For income after this date, indexation may not be practiced, doubtlessly leading to a higher tax outgo.
"The icing on the cake," Jalan added, "is that the adjustments are applicable mid-year—from July 23—so for transactions between april and July 22, the vintage tax regime continues to apply."
What should taxpayers be more careful about in capital profits?
In keeping with Mr. deepak Kumar Jain, founder and CEO of taxmanager.in, incorrect capital gains reporting is a vast compliance gap among character filers.
He shared a checklist of not unusual errors:
Reporting incorrect sale figures or failing to file the sale of property
Misclassifying the keeping duration, resulting in the incorrect tax slab application
Not making use of indexation to long-time period capital profits where applicable
Lacking out on price-of-development deductions, which could inflate taxable profits
Failing to prompt capital losses that can help lessen taxable profits
Submitting returns after the due date, which disqualifies taxpayers from claiming capital loss benefits
"It's very critical to make certain correct claims are made even when filing income tax returns," Jain emphasized. "Do not declare a fake HRA without hire proof, or report capital gains without thinking about all benefits and deductions available under law."

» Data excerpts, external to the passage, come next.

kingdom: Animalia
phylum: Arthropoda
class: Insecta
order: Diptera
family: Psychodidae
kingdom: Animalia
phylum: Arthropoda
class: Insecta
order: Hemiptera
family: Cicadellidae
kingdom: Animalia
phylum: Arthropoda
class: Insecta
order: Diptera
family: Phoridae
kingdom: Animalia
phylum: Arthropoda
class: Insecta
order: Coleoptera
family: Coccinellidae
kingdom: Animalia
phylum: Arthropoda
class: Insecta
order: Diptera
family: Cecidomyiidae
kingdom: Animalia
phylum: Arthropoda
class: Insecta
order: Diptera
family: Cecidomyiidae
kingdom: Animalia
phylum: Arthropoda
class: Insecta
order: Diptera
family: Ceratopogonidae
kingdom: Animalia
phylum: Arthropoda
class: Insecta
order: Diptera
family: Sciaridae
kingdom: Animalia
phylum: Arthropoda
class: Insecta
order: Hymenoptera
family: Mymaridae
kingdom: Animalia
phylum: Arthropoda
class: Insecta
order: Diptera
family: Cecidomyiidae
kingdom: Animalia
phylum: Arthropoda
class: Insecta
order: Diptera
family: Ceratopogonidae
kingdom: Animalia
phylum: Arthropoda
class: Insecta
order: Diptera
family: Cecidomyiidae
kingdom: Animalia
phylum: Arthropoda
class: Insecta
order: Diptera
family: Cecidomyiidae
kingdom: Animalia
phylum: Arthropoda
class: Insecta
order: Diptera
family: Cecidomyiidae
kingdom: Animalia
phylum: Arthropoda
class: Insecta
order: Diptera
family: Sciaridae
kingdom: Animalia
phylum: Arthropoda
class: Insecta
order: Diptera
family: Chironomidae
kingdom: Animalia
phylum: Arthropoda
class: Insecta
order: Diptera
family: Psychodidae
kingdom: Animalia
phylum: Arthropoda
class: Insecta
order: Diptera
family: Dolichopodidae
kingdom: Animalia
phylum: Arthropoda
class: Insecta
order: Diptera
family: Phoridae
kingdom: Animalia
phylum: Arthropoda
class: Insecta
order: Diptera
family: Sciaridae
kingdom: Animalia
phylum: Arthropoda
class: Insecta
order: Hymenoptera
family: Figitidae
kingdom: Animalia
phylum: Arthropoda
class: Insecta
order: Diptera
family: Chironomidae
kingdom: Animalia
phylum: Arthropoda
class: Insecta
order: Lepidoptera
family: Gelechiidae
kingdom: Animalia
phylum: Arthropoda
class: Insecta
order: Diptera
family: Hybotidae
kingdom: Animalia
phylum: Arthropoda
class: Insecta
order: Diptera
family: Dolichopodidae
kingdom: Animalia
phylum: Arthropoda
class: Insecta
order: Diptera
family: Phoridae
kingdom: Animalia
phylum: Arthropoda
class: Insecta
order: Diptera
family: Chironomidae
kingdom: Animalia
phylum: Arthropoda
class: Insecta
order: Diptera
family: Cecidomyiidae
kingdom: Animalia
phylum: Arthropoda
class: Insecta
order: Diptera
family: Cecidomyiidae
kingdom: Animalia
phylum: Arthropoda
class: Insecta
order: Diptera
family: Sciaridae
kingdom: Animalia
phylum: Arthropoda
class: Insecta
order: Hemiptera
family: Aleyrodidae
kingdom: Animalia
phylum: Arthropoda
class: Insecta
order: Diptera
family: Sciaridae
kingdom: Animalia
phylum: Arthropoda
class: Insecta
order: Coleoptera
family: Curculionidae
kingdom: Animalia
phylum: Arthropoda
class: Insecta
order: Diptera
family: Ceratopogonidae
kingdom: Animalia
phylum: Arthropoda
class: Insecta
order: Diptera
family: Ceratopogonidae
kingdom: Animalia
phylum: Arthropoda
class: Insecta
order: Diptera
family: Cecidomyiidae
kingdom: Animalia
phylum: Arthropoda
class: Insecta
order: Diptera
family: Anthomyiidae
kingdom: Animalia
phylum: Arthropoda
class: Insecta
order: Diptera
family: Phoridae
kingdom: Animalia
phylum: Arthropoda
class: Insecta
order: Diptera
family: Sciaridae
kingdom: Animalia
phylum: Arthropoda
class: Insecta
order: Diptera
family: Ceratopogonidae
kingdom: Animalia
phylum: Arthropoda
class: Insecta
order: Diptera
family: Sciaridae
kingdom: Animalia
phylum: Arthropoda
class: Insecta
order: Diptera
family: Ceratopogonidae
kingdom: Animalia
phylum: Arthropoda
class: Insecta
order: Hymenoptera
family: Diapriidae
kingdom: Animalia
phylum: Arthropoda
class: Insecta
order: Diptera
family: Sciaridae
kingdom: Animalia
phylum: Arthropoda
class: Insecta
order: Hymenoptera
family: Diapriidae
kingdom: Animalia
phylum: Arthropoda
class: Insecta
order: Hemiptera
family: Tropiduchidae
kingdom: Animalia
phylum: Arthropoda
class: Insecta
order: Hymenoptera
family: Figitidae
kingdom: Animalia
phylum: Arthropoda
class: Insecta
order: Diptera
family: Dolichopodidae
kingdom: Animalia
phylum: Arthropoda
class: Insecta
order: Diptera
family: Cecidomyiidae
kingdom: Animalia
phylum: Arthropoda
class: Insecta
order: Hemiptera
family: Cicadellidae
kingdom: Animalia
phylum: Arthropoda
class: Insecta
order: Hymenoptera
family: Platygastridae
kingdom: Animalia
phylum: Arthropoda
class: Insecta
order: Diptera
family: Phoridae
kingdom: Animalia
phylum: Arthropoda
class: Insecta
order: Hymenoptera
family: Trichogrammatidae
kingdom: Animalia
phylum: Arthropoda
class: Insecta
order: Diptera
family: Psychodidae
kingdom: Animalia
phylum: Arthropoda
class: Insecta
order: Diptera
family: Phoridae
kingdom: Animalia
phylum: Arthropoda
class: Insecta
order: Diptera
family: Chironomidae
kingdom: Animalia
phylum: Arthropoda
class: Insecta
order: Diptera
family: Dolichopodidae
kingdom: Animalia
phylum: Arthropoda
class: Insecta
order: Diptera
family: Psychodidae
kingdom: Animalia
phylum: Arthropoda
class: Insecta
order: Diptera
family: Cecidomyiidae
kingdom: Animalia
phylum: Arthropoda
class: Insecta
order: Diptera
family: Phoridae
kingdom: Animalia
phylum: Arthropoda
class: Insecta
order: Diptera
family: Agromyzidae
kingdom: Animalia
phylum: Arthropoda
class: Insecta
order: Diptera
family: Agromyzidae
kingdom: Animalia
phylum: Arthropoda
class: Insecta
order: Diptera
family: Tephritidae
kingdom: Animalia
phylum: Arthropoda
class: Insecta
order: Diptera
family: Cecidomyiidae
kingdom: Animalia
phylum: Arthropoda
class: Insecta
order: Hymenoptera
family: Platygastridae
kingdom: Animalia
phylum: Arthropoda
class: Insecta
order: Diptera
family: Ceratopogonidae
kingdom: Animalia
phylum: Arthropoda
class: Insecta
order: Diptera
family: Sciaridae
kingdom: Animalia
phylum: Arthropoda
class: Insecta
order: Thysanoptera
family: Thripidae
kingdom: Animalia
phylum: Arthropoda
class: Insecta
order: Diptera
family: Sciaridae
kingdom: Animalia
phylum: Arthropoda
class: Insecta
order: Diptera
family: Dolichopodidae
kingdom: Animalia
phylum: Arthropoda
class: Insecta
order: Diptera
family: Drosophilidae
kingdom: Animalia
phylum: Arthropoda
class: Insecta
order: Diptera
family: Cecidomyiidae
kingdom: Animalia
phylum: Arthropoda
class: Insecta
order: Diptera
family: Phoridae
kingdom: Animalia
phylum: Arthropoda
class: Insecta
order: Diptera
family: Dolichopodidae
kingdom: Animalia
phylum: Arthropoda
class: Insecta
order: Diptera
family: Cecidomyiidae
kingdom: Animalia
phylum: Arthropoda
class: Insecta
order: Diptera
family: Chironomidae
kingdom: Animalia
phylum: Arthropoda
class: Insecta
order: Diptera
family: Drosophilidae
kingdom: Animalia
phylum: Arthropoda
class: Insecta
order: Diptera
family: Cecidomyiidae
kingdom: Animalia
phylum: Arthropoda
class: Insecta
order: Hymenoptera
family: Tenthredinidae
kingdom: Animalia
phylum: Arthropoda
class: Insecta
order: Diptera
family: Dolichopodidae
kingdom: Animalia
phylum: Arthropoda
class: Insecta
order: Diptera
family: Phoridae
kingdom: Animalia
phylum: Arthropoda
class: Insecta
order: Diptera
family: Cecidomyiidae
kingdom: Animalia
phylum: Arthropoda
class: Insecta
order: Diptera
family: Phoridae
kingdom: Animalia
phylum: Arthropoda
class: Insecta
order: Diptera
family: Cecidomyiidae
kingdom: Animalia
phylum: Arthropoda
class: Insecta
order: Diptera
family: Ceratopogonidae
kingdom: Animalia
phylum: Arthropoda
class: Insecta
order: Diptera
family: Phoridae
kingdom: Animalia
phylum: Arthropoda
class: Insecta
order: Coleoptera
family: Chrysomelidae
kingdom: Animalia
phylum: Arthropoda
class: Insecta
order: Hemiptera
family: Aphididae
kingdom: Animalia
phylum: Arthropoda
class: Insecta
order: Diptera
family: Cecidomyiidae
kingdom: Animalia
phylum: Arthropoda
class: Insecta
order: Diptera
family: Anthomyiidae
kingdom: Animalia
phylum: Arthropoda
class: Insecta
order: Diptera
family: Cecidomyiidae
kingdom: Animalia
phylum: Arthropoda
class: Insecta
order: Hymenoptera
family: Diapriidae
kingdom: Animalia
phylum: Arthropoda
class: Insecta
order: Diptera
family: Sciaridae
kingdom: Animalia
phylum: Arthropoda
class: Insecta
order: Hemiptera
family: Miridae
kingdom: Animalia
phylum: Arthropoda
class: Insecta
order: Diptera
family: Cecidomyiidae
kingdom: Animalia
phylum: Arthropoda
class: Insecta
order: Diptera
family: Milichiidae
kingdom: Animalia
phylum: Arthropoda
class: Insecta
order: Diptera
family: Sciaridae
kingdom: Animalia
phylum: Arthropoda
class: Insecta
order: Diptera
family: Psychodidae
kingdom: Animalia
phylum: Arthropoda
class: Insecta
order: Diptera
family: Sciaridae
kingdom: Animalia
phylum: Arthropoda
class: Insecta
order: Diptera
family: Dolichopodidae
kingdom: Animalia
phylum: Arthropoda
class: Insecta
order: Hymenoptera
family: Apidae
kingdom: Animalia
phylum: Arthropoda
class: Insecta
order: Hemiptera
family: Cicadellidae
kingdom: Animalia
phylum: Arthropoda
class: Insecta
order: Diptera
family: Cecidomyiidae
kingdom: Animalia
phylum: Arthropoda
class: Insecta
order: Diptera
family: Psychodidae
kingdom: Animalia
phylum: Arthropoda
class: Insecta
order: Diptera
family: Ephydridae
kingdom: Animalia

Whilst filing earnings tax returns ('ITR') for capital gains, taxpayers often make critical mistakes, including no longer reporting gains, assuming they are exempt or already taxed; using the wrong ITR form (like ITR-1 rather than ITR-2 or ITR-3); misclassifying gains as short-term period or long-term and failing to apply indexation for fairness shares obtained'. Considering that the government cross-verifies the statistics from brokers, asset registrars, and banks, it's continually recommended to match your returns with what you file via Shape 26AS,' stated Kaur.
New ITR forms demand extra caution and documentation.
Beyond unique exemption policies, the made-over ITR bureaucracy put up finances for 2024 that require more granular disclosures—particularly around capital profits, house property, overseas earnings, and exemptions.
This has been a key purpose for the deadline extension, according to the significant Board of Direct Taxes (CBDT). Filers ought to now shape pre-filled information with actuals and offer transaction-degree information, growing the chance of mismatch or blunders.
Key Takeaways for FY25 Filers
Use the 45-day extension accurately—do not wait until september 15 to start return education.
Cross-affirm HRA claims with accurate exemption calculation, legitimate documents, and belongings info.
Make sure capital profits disclosures are cut up as they should be between pre- and post-July 23 transactions.
Avoid car-pilot filing—consult a tax advisor if you have asset income, home loans, or exemptions.
Hold proofs handy: lease agreements, financial institution transfers, sale deeds, fee invoices, and PAN information.
ITR 2025: New vs. Vintage Tax Regime—Which One Suits You?
Compliance is king in FY25.
With greater statistics-sharing among tax, banking, and real estate databases, paper trails and consistency in returns are under closer scrutiny than ever before.
Take the time this season no longer just to record, but to record smart.